Israel’s military suffered one of the deadliest days in the two-month-old Gaza war on Tuesday, with a colonel among 10 soldiers killed, bringing the toll to 115 — almost double the number killed during clashes in the coastal enclave nine years ago.
And with much of the enclave laid to waste, conditions dire and more than 18,500 Palestinians killed in the Israeli army’s air and ground assault, US President Joe Biden said the “indiscriminate” bombing of Gazan civilians was costing Israel international support.
Polls in recent weeks show overwhelming backing for the war despite the rising human costs.
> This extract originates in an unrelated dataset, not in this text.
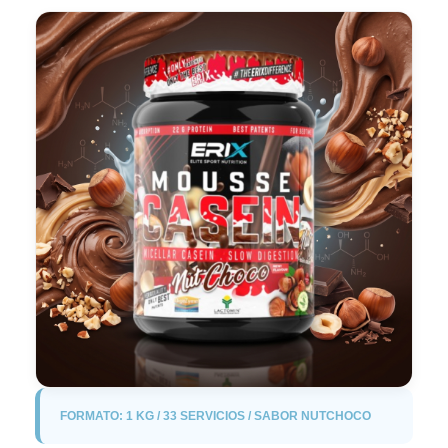
FORMATO: 1 KG / 33 SERVICIOS / SABOR NUTCHOCO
Six Israelis who spoke to Reuters on Wednesday said now was not the time to back down, regardless of fading global sympathy reflected in Tuesday’s UN resolution.
Hamas’ killing of about 1,200 people, mostly civilians, on October 7 revived something Israel previously felt when Arabs staged a surprise attack in 1973 — fears that its neighbours and enemies could do away with the Jewish nation altogether, said political scientist Tamar Hermann.
“The sense of the people is that this is a threat to the very existence of Israel,” said Hermann, of the Israel Democracy Institute, which conducts regular opinion polls on the war. She said that people were prepared for more deaths of soldiers.
Speaking in Jerusalem, retiree Ben Zion Levinger said Israel’s enemies would view any slowdown in fighting Hamas as a sign of weakness.
“If we don’t take this fight to the end, then tomorrow morning we’ll have battles in the north and in the east and the south and maybe Iran. Therefore, we have no choice,” said Levinger, a former IT worker. Although the cost was “terrible,” the goal of the military operation was the total destruction of Hamas infrastructure in Gaza, Knesset foreign affairs and defence committee chair Yuli Edelstein said in an interview.